L’efficacité a été un objectif primordial depuis le début. Équipé de refroidissement liquide direct , Olivia bénéficie également de l’infrastructure des Lefdal Mine Data Centers, qui, selon Sigma2, fonctionne à 100 % avec de l’énergie renouvelable et utilise l’eau du fiord pour refroidir les systèmes. Le même rapport indique une réduction de la consommation d’énergie de plus de 30 % par rapport au superordinateur Betzy, tout en affichant une puissance de calcul plus de trois fois supérieure.
À la date de juin 2025, ces caractéristiques ont permis à Olivia de se classer au 22ème rang sur la liste Green500 , qui évalue l’efficacité énergétique, et au 117ème rang sur la liste TOP500 des superordinateurs les plus rapides. En tête se trouve El Capitan du Laboratoire National Lawrence Livermore, aux États-Unis.
Le centre de données où Olivia est installée est unique. Situé à l’intérieur d’une mine de péridotite abandonnée, il offre à la fois sécurité physique et stabilité thermique naturelle . Le nom du superordinateur rend hommage à ce minéral qui a été extrait dans la région pendant des années. Le projet a nécessité un investissement de 225 millions de couronnes norvégiennes , soit environ 20 millions d’euros , et a été conçu pour permettre de futures extensions sans nécessiter de remplacement de la structure principale.

Le calendrier du projet a été respecté : le transfert de la salle a été achevé en décembre 2024 et les tests d’acceptation ont débuté en février de cette année. L’inauguration officielle a eu lieu le 17 juin 2025, et l’été a servi de période pilote pour valider le système avant son ouverture générale prévue pour l’automne.
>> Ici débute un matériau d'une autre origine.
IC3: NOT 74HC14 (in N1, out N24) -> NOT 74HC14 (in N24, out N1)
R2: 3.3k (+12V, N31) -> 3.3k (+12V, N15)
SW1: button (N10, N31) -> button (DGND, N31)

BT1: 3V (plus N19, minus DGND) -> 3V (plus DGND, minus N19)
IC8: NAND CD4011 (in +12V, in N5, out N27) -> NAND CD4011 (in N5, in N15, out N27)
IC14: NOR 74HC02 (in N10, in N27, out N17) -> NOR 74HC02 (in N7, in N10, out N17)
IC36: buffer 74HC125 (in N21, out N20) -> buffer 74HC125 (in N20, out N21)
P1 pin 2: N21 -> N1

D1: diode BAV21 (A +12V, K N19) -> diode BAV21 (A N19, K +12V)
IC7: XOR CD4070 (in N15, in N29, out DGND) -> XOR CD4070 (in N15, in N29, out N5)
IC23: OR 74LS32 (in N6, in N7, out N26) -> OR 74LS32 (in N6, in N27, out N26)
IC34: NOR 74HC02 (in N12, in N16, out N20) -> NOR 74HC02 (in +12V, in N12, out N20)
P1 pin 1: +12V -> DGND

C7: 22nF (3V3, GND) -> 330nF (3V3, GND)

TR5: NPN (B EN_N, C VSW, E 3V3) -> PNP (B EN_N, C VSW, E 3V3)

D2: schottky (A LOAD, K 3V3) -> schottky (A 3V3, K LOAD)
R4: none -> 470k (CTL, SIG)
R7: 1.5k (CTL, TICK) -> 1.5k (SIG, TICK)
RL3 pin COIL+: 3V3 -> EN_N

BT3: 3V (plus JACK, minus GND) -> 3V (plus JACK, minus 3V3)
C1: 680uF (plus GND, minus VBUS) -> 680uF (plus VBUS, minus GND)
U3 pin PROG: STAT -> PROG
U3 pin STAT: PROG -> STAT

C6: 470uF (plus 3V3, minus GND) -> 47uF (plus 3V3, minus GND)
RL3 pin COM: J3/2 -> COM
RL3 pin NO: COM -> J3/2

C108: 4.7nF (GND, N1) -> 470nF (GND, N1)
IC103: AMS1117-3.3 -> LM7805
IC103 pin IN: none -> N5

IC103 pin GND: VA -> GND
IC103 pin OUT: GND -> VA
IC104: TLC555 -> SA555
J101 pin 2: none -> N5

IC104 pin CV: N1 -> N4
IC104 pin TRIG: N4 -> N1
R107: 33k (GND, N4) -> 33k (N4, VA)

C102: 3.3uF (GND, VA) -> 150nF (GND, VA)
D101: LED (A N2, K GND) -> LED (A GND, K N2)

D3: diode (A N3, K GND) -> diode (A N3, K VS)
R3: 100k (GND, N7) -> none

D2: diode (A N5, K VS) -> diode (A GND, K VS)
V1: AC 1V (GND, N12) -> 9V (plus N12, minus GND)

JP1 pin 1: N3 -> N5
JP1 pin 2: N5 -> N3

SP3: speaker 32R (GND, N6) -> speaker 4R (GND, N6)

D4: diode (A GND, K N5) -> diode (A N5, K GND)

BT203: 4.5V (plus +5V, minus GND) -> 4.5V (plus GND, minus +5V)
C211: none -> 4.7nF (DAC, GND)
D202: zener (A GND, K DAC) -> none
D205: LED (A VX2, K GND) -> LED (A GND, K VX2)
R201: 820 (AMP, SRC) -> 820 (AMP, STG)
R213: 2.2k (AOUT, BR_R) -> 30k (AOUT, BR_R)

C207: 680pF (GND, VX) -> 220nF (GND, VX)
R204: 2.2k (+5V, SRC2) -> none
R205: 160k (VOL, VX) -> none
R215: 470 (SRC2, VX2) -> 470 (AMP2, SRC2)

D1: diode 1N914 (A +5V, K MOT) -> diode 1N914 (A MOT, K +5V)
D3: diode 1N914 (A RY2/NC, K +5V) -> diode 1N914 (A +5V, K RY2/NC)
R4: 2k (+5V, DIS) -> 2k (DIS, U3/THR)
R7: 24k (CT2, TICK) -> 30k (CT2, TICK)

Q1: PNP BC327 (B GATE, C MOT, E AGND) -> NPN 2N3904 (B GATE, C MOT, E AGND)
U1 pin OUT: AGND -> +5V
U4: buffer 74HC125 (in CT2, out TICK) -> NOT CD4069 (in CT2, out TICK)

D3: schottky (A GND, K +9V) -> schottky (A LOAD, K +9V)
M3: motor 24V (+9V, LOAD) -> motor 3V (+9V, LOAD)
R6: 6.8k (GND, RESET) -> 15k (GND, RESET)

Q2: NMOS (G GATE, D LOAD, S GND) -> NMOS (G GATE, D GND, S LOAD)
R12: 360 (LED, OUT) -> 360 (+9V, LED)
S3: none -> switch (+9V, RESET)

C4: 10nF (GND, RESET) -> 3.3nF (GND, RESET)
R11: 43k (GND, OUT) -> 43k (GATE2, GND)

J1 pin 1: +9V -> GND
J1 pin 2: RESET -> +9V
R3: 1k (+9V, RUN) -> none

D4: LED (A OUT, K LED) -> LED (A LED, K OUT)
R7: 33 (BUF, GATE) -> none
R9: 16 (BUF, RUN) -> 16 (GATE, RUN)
Sigma2 indique que les équipes travaillent pour peaufiner les derniers détails de configuration afin d’assurer la stabilité avant d’ouvrir l’accès complet à la communauté de chercheurs.
Olivia se présente comme une ressource centrale pour les projets de santé , de recherche marine et climatique . Selon l’opérateur, elle permettra d’avancer dans le développement de modèles linguistiques en norvégien . L’accès ouvert à toutes les universités et centres de recherche vise à démocratiser l’accès au calcul haute performance, élément clé dans des domaines où les données croissent à un rythme exponentiel.

Comme mentionné, la Norvège ne fait pas partie de l’Union Européenne. Dans ce contexte, le pays nordique investit dans sa propre capacité technologique, renforçant ainsi son autonomie et réduisant sa dépendance vis-à-vis d’infrastructures externes. Au fur et à mesure qu’Olivia passe de la phase de test à l’exploitation complète, elle pourrait devenir un exemple pour démontrer comment un pays à population réduite peut se doter d’infrastructures de calcul avancées parmi les meilleures au monde.